Jusque-là c’est seulement les Forces vives qui se font entendre à travers les manifestations. Quelle est votre position ?
On n’est pas des Forces vives. Nous n’avons jamais été d’aucun système qui a ruiné la Guinée. Les principaux acteurs des Forces vives sont des gens qui ont dirigés la Guinée et qui sont responsables de tout ce qui s’est passé ici. Vous avez vu que leur première revendication c’est de fermer la CRIEF, de libérer tout le monde et de ne demander de compte à personne. Est-ce que vous nous voyez en train d’aller défendre ça ?
Le chef de la junte, colonel Mamadi Doumbouya est annoncé à l’Assemblée générale de l’ONU. Est-ce véritablement une prouesse diplomatique du Cnrd ?

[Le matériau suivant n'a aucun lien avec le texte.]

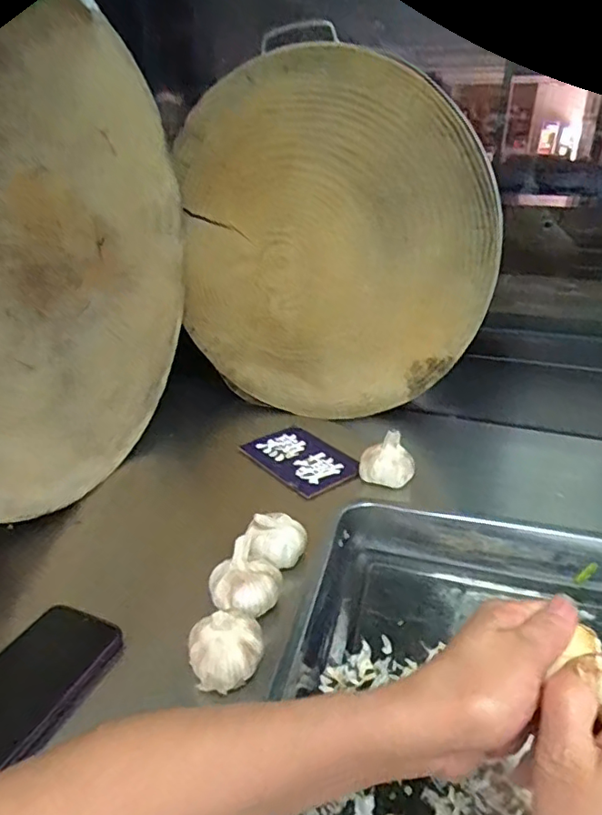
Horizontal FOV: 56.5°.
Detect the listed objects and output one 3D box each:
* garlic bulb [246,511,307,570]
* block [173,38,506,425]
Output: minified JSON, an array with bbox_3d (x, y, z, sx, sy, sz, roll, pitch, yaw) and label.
[{"bbox_3d":[-0.022,0.125,0.525,0.056,0.039,0.048,-2,25,-9],"label":"garlic bulb"},{"bbox_3d":[0.035,-0.174,0.673,0.379,0.398,0.066,8,25,13],"label":"block"}]

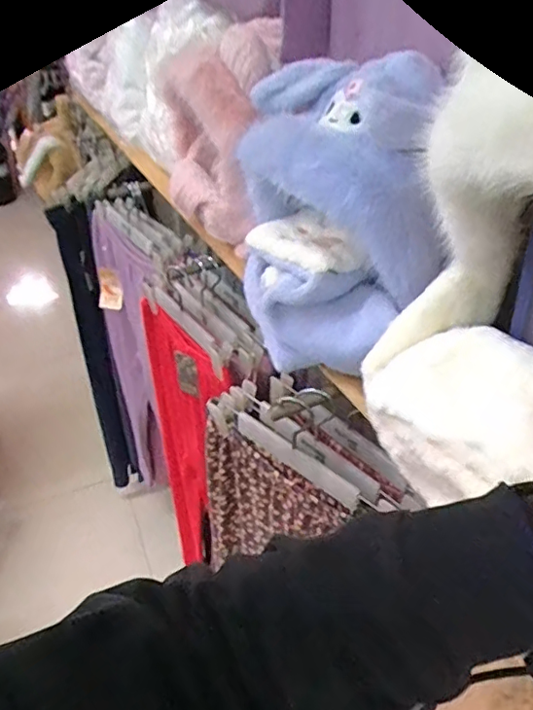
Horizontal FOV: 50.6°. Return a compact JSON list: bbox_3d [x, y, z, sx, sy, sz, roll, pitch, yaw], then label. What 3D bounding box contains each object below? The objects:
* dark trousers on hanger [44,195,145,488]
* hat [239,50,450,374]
[{"bbox_3d":[-0.464,0.057,1.610,0.095,1.000,0.147,-18,42,-20],"label":"dark trousers on hanger"},{"bbox_3d":[0.070,-0.157,0.634,0.197,0.268,0.253,0,39,2],"label":"hat"}]

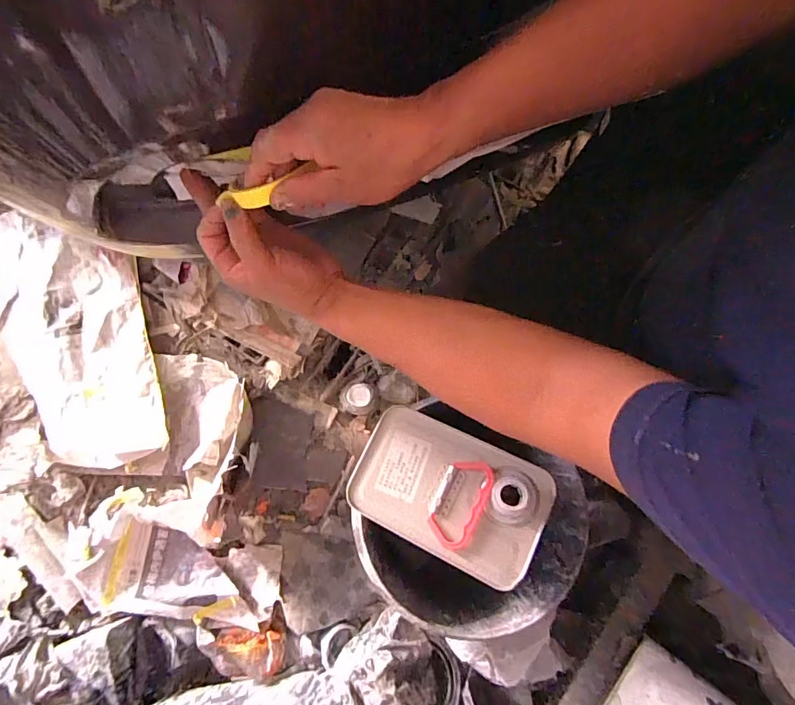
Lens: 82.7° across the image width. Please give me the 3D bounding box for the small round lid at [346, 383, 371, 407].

C’est vous qui pensez qu’on est en transition. Une transition c’est partir d’un point pour arriver à un autre. Mais là, le pouvoir est déjà confisqué, on n’est pas en transition, il n’y a pas de délai, pas de date, il n’y rien. Ils ont leur agenda et il faut la propagande pour arriver à se faire accepter à l’extérieur. Le Guinéen se croit indépendant et il passe le temps à chercher a s’afficher avec des étrangers pour se faire donner une légitimité. C’est lamentable. Il n’y a pas que le CNRD qui le fait, tous les dirigeants politiques le font. Ils se sentent quelqu’un que lorsqu’ils ont été adoubés par l’étranger.
Bientôt l’ouverture des classes. Quel diagnostic faites-vous du système éducatif guinéen?
Nous vivons une catastrophe monumentale. En Guinée, l’éducation est totalement dynamitée, elle n’existe plus. Je vous ai donné l’exemple de tous ces instituteurs qui ont acheté leur admission aux ENI alors que certains n’avaient même pas le brevet ! Dans la logique de prouver à tout prix que tout est réglé, on veut nous faire croire que l’éducation est totalement redressée ; ce n’est pas vrai. Il faut une action de très longue haleine pour arriver à sortir de ce désastre monumental. Le problème fondamental également est que l’éducation ne fabrique que des chômeurs et des inadaptés sociaux. Il faut rétablir l’orientation forcée à partir de la 7e année vers l’enseignement technique. Les communautés doivent aussi se mobiliser, le gouvernement ne peut pas tout faire, car la tâche est immense. Le ministre Guillaume Hawing fait quand même des choses utiles et intéressantes. Mais la pression politique, on la sent. L’obligation de montrer rapidement des résultats alors que ce n’est pas possible pèse sur le sauvetage de l’éducation. Je vous rappelle ce que disait notre cher maître, le héros Koumandjan Kéita : « l’éducation c’est comme une graine que vous mettez à terre et qui ne germera qu’au bout de 25 ans. Lorsque vous êtes sur le mauvais chemin, vous devez attendre 25 ans avant de le savoir. » Il faut que toute la communauté guinéenne sache que nous vivons une énorme catastrophe.